[Fabricio Rocha] - 08-Feb-2010 - Error treatment in programming always seems to be an underestimated topic, often untold by and to newbies, while it's a useful thing that might be naturally taught along with the basics in a programming language. Only after some two years of studying Tcl/Tk I was able to find some information about this subject and develop myself a very basic and limited idea of how applications can avoid being crashed by bugs or misuse, so I would like to discuss some error management techniques with the experienced folks, while building up a tutorial from this discussion (something highly useful by aspiring Tclers like me). And, please, treat the errors you find...


**Which error-management features are provided by Tcl?**


***unknown***

Whenever a script invokes a command/procedure which is not defined anywhere, the Tcl interpreter triggers a built-in command called [unknown]. This command searches a definition of the procedure in other places than the interpreter's context, and if a procedure with the name is not found anywhere, [unknown] stops the script's processing and shows an error message in the console.

Like other Tcl built-in commands, ::unknown can be renamed and substituted by a procedure with the same name which can do other things before the default actions; and this is the way unknown is best used. Since Tcl 8.5, there is also the [namespace unknown] command, which allows the programmer to name a procedure which will be called when a command/procedure lookup fails in the scope of a specific [namespace].


***::errorCode***

A reserved and global variable called [errorCode] is automatically created by the Tcl interpreter during the execution of a script for holding information about errors occurred in runtime, so its contents are changed everytime an error happens. `errorCode` is a variable-length list whose first element is a string which indicates the type of error which happened, and the following elements, if existant, are details about the errors which can be used by a procedure for error treatment. As of Tcl8.5, `::errorCode` seems to be still underused by many of the core Tcl commands, and these are the possible values and structures that are generated by these commands and stored in `::errorCode`, according to the official documentation [http://www.tcl.tk/man/tcl8.5/TclCmd/tclvars.htm]:

   * “ARITH” ''code msg'' – Arithmetic error. The ''code'' element can contain the strings DIVZERO, DOMAIN, OVERFLOW or IOVERFLOW. ''msg'' contains a human-readable description of the problem.

   * “CHILDKILLED” ''pid sigName msg''
   * “CHILDSUSP” ''pid sigName msg'' – Those errors are related to the use of processes in the underlying OS shell by the Tcl interpreter; more specifically, they contain information about processes which were unexpectedly terminated or suspended. ''pid'' is the process identifier; ''sigName'' is the signal which caused the process end or suspension; ''msg'' is a human-readable explanation of the problem. The list of possible values for ''sigName'' is in the system's C standard library ''signal.h'' header file (''TODO: list them here'').

   * “CHILDSTATUS” ''pid code'' – These values are set when an external program used by a Tcl script ends with non-zero value, which is considered an abnormal end. In such cases, the second element of `::errorCode` will contain the process identifier number and the third one will hold the process "exit code". Actually, some system utilities intended for use in pipe sequences exit non-zero values as the correct result of their operations, so the ''code'' value may be the real and valid result of the child process.

Required action A:
Answer these from the page on error handling in Tcl:
(i) Starting with which Tcl version is the [namespace unknown] command available?
(ii) What does the first element of `errorCode` indicate?
(iii) Which strings can the ''code'' element of an "ARITH" error contain?
Required action B:
Using the page on error handling in Tcl, decide whether each statement agrees with it, and back each yes or no with the page's own words:
(i) The ::unknown command can be renamed and replaced by a procedure of the same name.
(ii) `errorCode` is a list with a fixed number of elements.
(iii) A non-zero exit value from an external program always means its work failed.
Required action C: Pick up the page on error handling in Tcl right after its last sentence and keep writing in the same style.

Extracted material:

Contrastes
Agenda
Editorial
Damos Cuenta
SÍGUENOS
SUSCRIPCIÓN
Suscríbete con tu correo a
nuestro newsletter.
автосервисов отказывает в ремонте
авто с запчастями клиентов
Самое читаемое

Response A:
(i) Tcl 8.5
(ii) The type of error that happened
(iii) DIVZERO, DOMAIN, OVERFLOW or IOVERFLOW

Response B:
(i) Yes: "Like other Tcl built-in commands, ::unknown can be renamed and substituted by a procedure with the same name which can do other things before the default actions"
(ii) No: "`errorCode` is a variable-length list"
(iii) No: "some system utilities intended for use in pipe sequences exit non-zero values as the correct result of their operations, so the ''code'' value may be the real and valid result of the child process"

Response C:
   * “POSIX” ''errName msg'' – Lots of commands which depend on OS-provided functionalities, like file and [socket] operations, can result in errors of this family. The possible values for the ''errName'' item are listed in the ''errno.h'' header file of the C standard library (TODO: list them here). There is some contestation about the precision of these error reports, mainly under Windows, which is not exactly POSIX-compliant.

   * “NONE” - This single value in a one-element `::errorCode` is set when a procedure generates an error -- intentionally or not -- but no detailed information is given about this error.


Any procedure can set its own error values in `::errorCode` by using the "advanced" options for the command `return`, as we will see below.


***return***

The [return] command may have more uses than just giving back a valid or invalid value to a script or procedure which had called the procedure it's in. As often told in many Tcl tutorials and books, the use of a `return` command in the end of a procedure is always recommended even if no value is actually returned (i.e., like Pascal procedures or C "void functions"), and if the `return` command is omitted, the procedure will return the result of its last command when it ends. If everything went right, this value will be 0 by default.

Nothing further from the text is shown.